ECLI:NL:GHDHA:2024:2367
Gerechtshof Den Haag
- Hoger beroep
- Rechtspraak.nl
Hoger beroep over vergoeding immateriële schade bij overschrijding redelijke termijn in WOZ-zaak
In deze zaak heeft het Gerechtshof Den Haag op 23 oktober 2024 uitspraak gedaan in hoger beroep over de vergoeding van immateriële schade in het kader van de Wet waardering onroerende zaken (Wet WOZ). De belanghebbende, eigenaar van een benedenwoning, had bezwaar gemaakt tegen de vastgestelde waarde van zijn onroerende zaak en de daaropvolgende aanslag onroerendezaakbelastingen. De Heffingsambtenaar had het bezwaar ongegrond verklaard, waarna de belanghebbende beroep instelde bij de Rechtbank Den Haag. De Rechtbank verklaarde het beroep ongegrond, maar de belanghebbende stelde hoger beroep in, waarbij hij verzocht om vergoeding van immateriële schade wegens overschrijding van de redelijke termijn.
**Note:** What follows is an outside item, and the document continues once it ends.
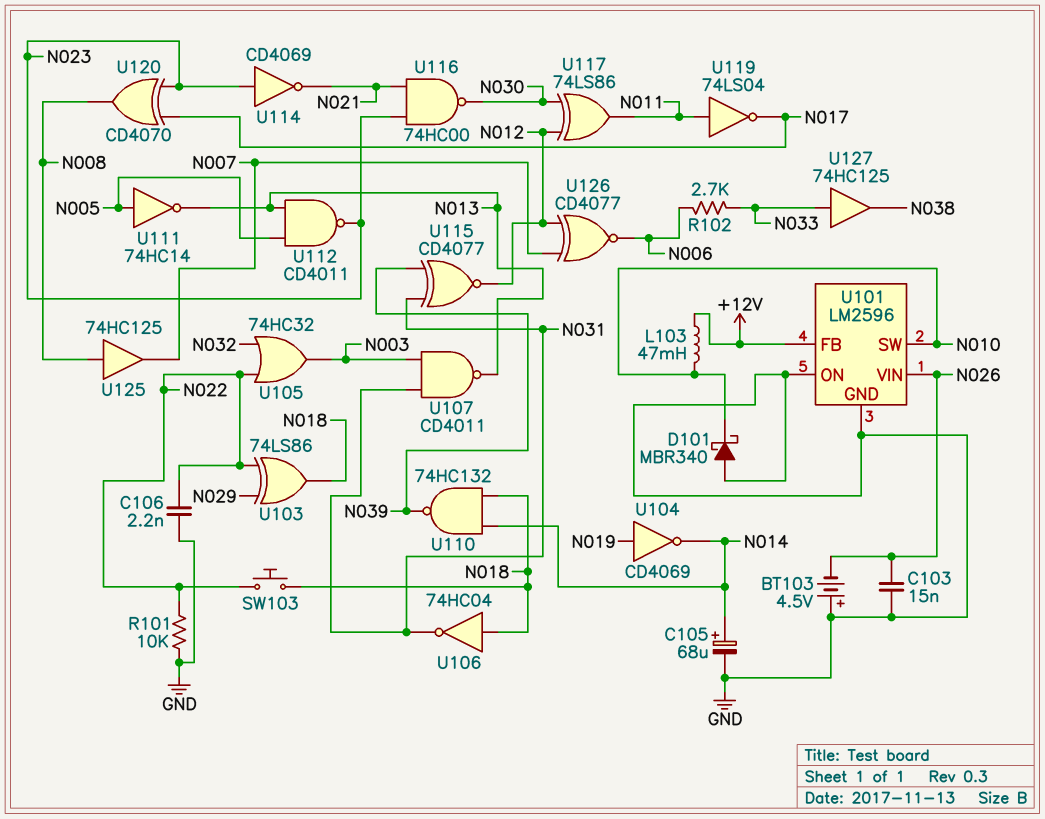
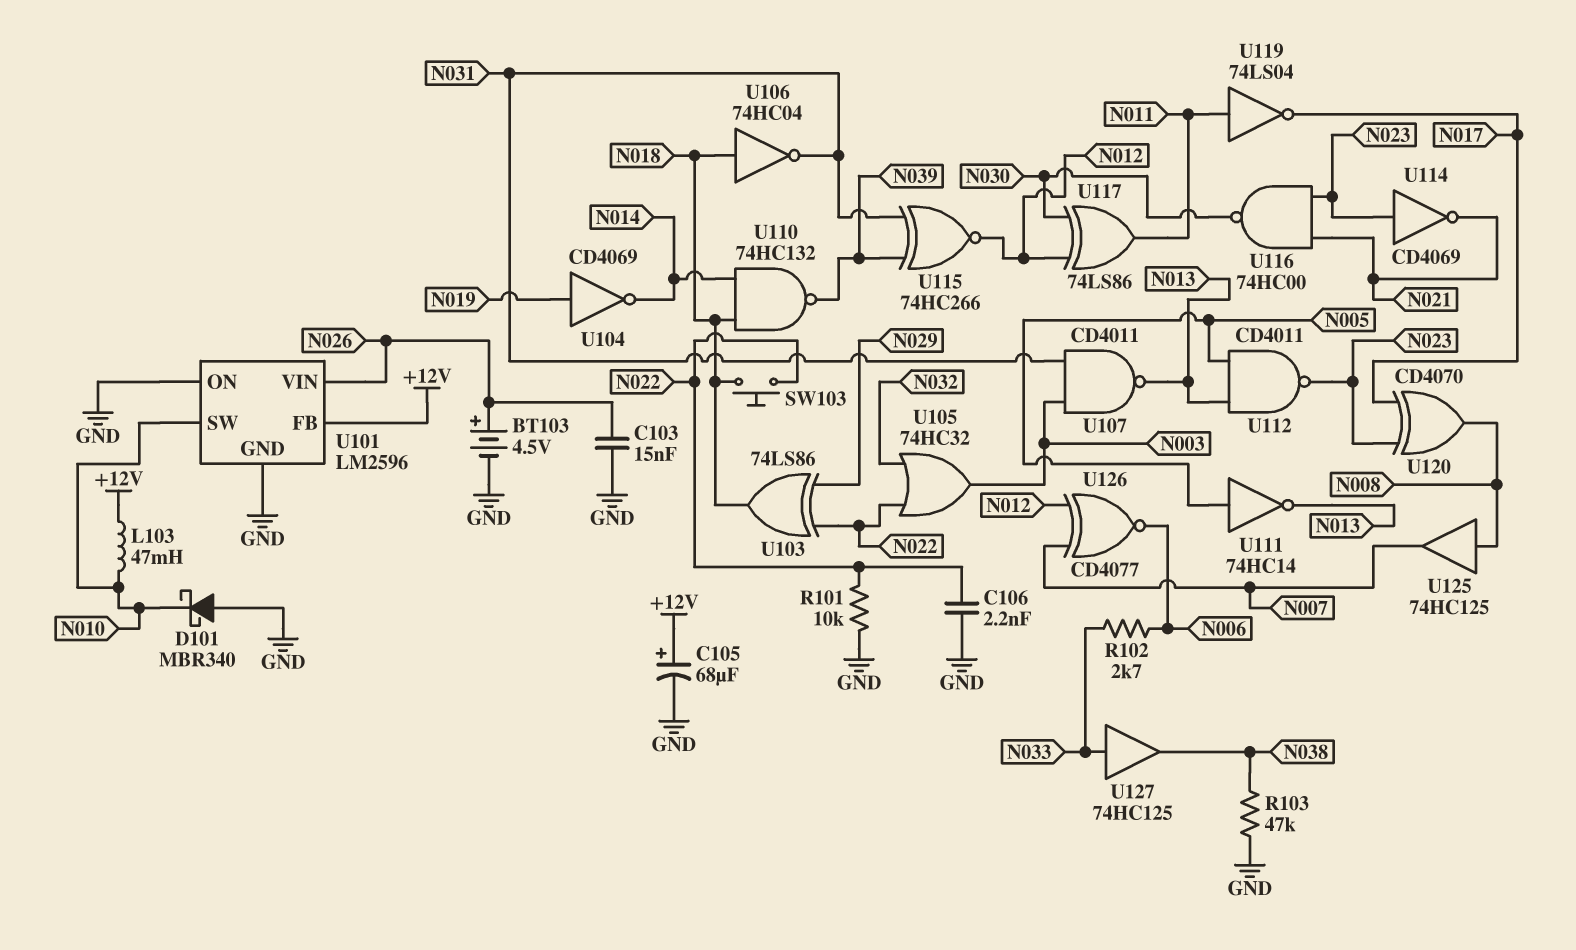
BT103: 4.5V (plus GND, minus N026) -> 4.5V (plus N026, minus GND)
C105: 68uF (plus N014, minus GND) -> 68uF (plus +12V, minus GND)
R103: none -> 47k (GND, N038)
U115: XNOR CD4077 (in N031, in N039, out N012) -> XNOR 74HC266 (in N031, in N039, out N012)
Het Hof oordeelde dat de Rechtbank ten onrechte had geoordeeld dat de belanghebbende geen recht had op vergoeding van immateriële schade, omdat hij de vordering had overgedragen aan zijn gemachtigde. Het Hof stelde vast dat de overschrijding van de redelijke termijn met ruim één maand had plaatsgevonden en kende een schadevergoeding van € 500 toe aan de belanghebbende. Daarnaast werd de Heffingsambtenaar veroordeeld tot vergoeding van de proceskosten en griffierechten. Het Hof benadrukte dat de belastingrechter niet bevoegd is om te oordelen over de wijze van uitbetaling van de proceskostenvergoeding, wat een kwestie is voor de burgerlijke rechter.